‘Unless you have made a career out of job searching, it’s not going to come easy.’
These were the opening lines spoken by Kim Coburn, founder and principal of The Coburn Company, a leadership development and executive coaching firm. Kim uses her past experiences, including time spent as a recruiter and working in HR, to offer coaching to job seekers and to develop leaders and teams.
Kim’s humor-laced presentation recommended clear, concise, efficient communication when networking or being interviewed. (‘Remember - a job search should be 20% looking for jobs and 80% networking.’) The summary used to introduce yourself, in person or in a resume, should include your title, your metrics (a way to measure your progress), and your competencies (your selling points).
What job title are you seeking? I introduce myself as a Financial Analyst.

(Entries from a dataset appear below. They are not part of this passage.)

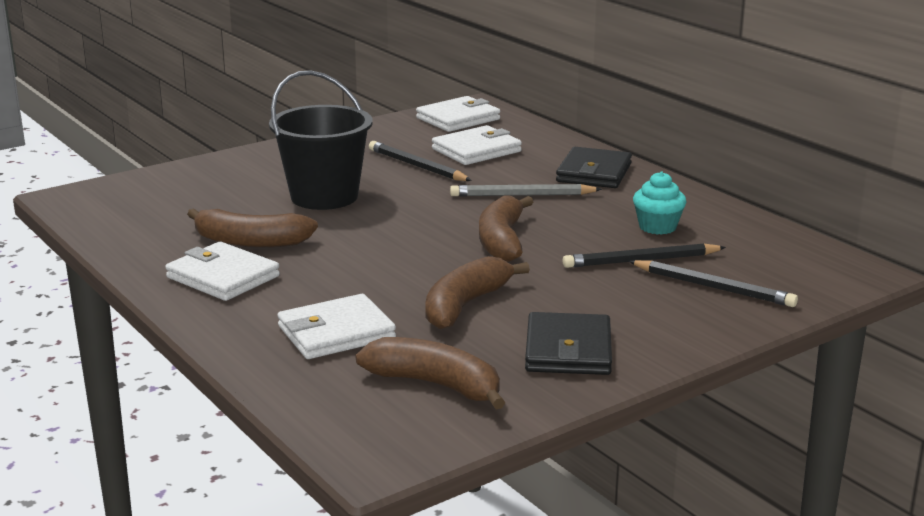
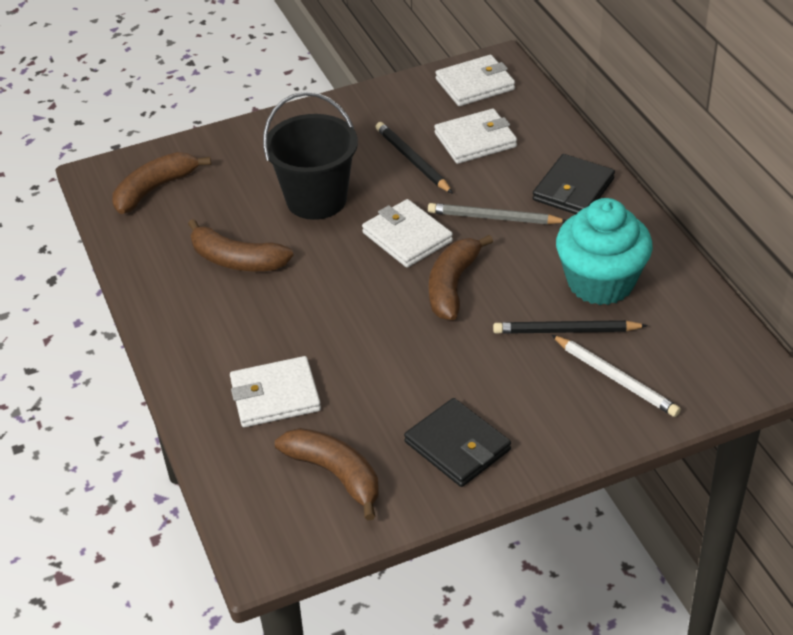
camera: 15 degrees right, 20 degrees up
white wallet [165,242,280,301] -> white wallet moved to [362,199,453,268]
brown banana [425,256,530,329] -> brown banana moved to [113,152,211,214]
black wallet [525,312,612,375] -> black wallet turned 60 degrees counterclockwise [404,398,511,487]
black pencil [629,260,798,307] -> white pencil [552,335,681,417]
turquoise cupcake [633,172,686,235] -> turquoise cupcake [556,198,653,305], size x1.92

Have you been doing that job for more than six years? Yes, I have. So I should be introducing myself as an experienced Financial Analyst.
How do you know that you are good? You need to provide metrics, recognizable measurements of your work history. I have a proven track record of meeting deadlines and client satisfaction.
What are you selling? This is your chance to let your interviewer know what they will be getting when they hire you. I’m very organized, detail-oriented, with high level computer and communication skills.
After her overview, Kim engaged the group in an inter-active discussion to help us to come up with our own ‘bullet point’ metrics. She capably counseled each person individually to help us to come up with clear, concise titles, metrics and selling points – with diverse job titles ranging from Jewelry Designer to Call Center Manager.
All participants agreed that we walked away from this seminar with some new and helpful ideas. Kim offered us a new technique to look at the manner with which we introduce ourselves in person, and to summarize ourselves on our resume.